In this Feb. 9, 2021, file photo, workers watch the installation of the first pole of Central Maine Power's hydropower transmission corridor near The Forks. Credit: Robert F. Bukaty / AP

A group aligned with Central Maine Power Co. fighting a referendum aiming to kill the $1 billion hydropower corridor argued it could empower “gun grabbers” in an appeal to conservatives.

The tactic highlights how project backers are making targeted appeals to parts of Maine’s electorate in the final weeks of the campaign over Question 1. But it is a false conflation of the direct effects of the referendum — which deals only with permits for infrastructure projects — and concerns about precedent that have no direct link to guns.

Question 1 contains three provisions, each aiming to stop CMP’s corridor, a transmission line in western Maine that would bring hydropower from Quebec to New England’s energy grid. A “yes” vote on the question would ban transmission lines in the Upper Kennebec region and require retroactive legislative approval for all transmission line projects since 2014 and similar projects requiring public lands leases since 2020.

CMP allies have seized on retroactive portions of the referendum with a political committee named Mainers for Fair Laws, which has argued retroactivity is unfair and could affect other businesses. But a recent mailer from the group goes further, saying Question 1 “empowers politicians and out-of-staters with a new set of tools that can be used to target gun owners.”

“And if you don’t believe me, just look at the retroactive laws [President Joe Biden’s] administration is trying to push through ATF to target folks who own gun braces,” says the letter signed by former state Rep. Gary Hilliard, R-Belgrade.

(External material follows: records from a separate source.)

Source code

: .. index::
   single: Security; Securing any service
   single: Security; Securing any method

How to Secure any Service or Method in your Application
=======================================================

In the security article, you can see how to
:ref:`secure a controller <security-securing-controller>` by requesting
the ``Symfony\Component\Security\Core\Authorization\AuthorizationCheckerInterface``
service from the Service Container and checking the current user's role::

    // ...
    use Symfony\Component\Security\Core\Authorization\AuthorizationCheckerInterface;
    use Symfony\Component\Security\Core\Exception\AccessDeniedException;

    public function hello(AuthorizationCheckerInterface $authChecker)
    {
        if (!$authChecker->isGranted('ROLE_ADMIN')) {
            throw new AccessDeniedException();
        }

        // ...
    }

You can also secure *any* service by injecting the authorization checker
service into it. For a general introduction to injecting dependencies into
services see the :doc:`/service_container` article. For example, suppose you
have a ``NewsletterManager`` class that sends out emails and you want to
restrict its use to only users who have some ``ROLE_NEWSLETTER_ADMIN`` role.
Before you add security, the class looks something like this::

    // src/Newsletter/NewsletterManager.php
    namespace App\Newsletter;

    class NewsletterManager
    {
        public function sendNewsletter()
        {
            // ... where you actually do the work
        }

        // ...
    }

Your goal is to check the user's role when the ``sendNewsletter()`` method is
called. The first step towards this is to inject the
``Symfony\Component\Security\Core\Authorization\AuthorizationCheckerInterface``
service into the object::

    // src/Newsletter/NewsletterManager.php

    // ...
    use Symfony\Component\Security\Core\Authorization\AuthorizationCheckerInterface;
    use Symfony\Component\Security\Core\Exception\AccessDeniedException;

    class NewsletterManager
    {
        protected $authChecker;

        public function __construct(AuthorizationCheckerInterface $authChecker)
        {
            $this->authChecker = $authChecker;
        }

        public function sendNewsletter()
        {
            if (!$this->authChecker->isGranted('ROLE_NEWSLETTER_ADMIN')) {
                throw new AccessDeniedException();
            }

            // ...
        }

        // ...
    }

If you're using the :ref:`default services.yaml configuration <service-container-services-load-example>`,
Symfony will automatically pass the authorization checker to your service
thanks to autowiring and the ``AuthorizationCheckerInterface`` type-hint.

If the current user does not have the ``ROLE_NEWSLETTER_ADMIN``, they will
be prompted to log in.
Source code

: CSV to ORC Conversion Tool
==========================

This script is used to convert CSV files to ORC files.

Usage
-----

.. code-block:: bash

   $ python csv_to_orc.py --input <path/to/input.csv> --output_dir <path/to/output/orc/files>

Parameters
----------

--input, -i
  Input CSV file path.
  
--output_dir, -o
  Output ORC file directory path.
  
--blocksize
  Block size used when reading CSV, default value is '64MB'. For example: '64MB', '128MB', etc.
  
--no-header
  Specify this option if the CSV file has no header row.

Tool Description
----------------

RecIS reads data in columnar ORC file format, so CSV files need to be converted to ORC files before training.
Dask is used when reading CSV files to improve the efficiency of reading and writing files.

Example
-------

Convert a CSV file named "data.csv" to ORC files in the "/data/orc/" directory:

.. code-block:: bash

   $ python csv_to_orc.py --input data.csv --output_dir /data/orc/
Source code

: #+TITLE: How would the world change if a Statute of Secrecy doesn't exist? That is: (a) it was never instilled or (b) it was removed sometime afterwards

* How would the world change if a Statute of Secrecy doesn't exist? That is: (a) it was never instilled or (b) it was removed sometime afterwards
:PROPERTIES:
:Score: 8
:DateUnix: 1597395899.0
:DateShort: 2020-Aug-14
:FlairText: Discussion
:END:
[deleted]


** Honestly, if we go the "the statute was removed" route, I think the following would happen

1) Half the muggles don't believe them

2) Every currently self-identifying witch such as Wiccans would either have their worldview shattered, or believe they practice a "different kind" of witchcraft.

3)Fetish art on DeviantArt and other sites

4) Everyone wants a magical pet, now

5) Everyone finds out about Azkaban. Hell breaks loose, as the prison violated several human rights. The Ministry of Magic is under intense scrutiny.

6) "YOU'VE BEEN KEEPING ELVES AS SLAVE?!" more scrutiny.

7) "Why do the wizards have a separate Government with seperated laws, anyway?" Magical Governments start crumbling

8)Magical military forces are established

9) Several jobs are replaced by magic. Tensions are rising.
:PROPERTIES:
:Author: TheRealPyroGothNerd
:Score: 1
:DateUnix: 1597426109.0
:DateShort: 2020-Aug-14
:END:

The reference to the Democratic president relates to a plan put forward by the Department of Justice this summer to require gun owners who want to attach a stabilizing brace to their pistol to obtain approval from the Bureau of Alcohol, Tobacco and Firearms. Biden’s proposed gun regulation would apply to gun owners who already use stabilizing braces.

But there is no link between a potential federal gun rule and a change in Maine law that would give the Legislature the power to retroactively disapprove permits for infrastructure projects. Adrienne Bennett, a spokesperson for Mainers for Fair Laws, said that, while Question 1 does not deal directly with gun rights, the referendum pushes Maine down a “slippery slope.”

A victory for the yes side, she argued, would establish a greater precedent for politicians and citizen’s initiatives to put forward more retroactive laws targeting other areas of life.

“Obviously, the language within Question 1 does not target firearms, but the retroactive nature of the law is nonetheless concerning to many Mainers who see it as a tool that can be used to target them in the future, particularly in the hyperpartisan environment we live in today,” she said.

But state Sen. Rick Bennett, R-Oxford, a leading anti-corridor voice, said the claim that gun rights would be affected was the latest example of CMP allies “throwing everything they can at the wall” to persuade Mainers to keep the corridor project.

He noted that the Legislature has passed retroactive legislation before while gun rights remain protected under Maine’s Constitution, and he did not see any indication that the corridor fight was leading the Legislature to consider more retroactive laws.

“There’s no appetite for them, except where there’s been a miscarriage, or an error in policy, and this is what has happened here with respect to the corridor,” he said.